Perhaps if you outlaid it in a way that gave reassurance and pointed to what you agree with. Maybe occasionally allude to the tragedy and antisemitism. It's always presented in a way that it feels like Part 1 of a series where ultimately I'm going to be led to believe nobody was gassed at all. Start with your conclusion and present evidence and counter-evidence.

The construction is too heavily in your favour currently, as if I'm being given a tour of a communist country by the regime. Go left here, point to this building on the right, talk to this baker, ...

There's something of the motte and bailey about your comment. The motte 'trans people have always existed', if presented without qualifications, sweeps a lot of metaphysical assumptions under the rug that people are liable to take on, eg that it's some kind of fundamental human category, that people can be born in the wrong body etc.

The bailey is that trans are 'people with dysphoria who benefit from medical treatment so they feel more congruent with their bodies'.

I accept that their are people who experience gender dysphoria and that a proportion may be content with changing their sex appearance. But there are also people that experience dysphoria even after transition. The simple truth of the matter is we don't know the effectiveness of transition as a treatment in terms of long term follow up, especially for the recent cohort of people. In particular we don't have any evidence against a counter-factual such as alternative treatments.

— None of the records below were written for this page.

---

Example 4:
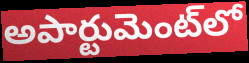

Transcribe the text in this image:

అపార్టుమెంట్‌లో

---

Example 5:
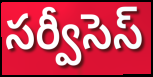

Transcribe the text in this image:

సర్వీసెస్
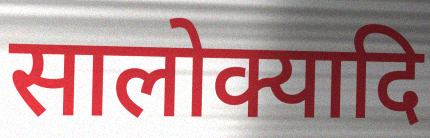
सालोक्यादि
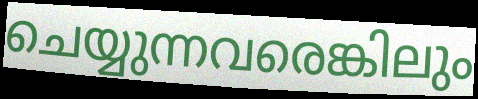
ചെയ്യുന്നവരെങ്കിലും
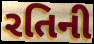
રતિની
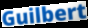
Guilbert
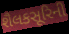
શૈલકસૂરિની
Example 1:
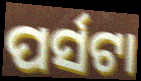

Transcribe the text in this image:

ପର୍ସଟା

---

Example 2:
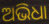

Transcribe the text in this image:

ଅଭିଧା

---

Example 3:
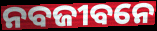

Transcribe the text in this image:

ନବଜୀବନେ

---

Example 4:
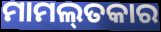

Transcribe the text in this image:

ମାମଲ୍‌ତକାର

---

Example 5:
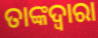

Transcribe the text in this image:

ତାଙ୍କଦ୍ୱାରା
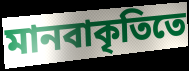
মানবাকৃতিতে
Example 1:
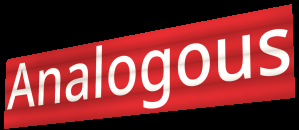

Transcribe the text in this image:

Analogous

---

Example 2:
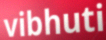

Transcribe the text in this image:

vibhuti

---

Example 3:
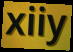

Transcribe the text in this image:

Also it seems likely to me that the popular trans narratives of the motte are actually contributing to the dysphoria bailey.

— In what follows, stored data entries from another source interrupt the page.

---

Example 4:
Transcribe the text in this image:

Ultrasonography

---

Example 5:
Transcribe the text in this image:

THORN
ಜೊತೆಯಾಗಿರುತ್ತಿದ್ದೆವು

Ed: well, that's embarrassing appears I have the motte and bailey the wrong way round...

There's not sufficient evidence to justify this anecdotal opinion and while you're welcome to have your opinion, especially about yourself, I'd suggest you think about how you don't have the counterfactual, even for yourself.

P.S. I would think the ethical bar and evidence standard would need to be very high for the puberty blockers, then HRT treatment for children when we know the majority of people who don't go through their natal puberty, will be infertile. Not to mention the problems with inability to orgasm. Can a child make that decision?

I suspect this is tongue in cheek, but one wonders about the gish-gallop style of rebuttal that takes place here in contrast to debate on the substantive issues.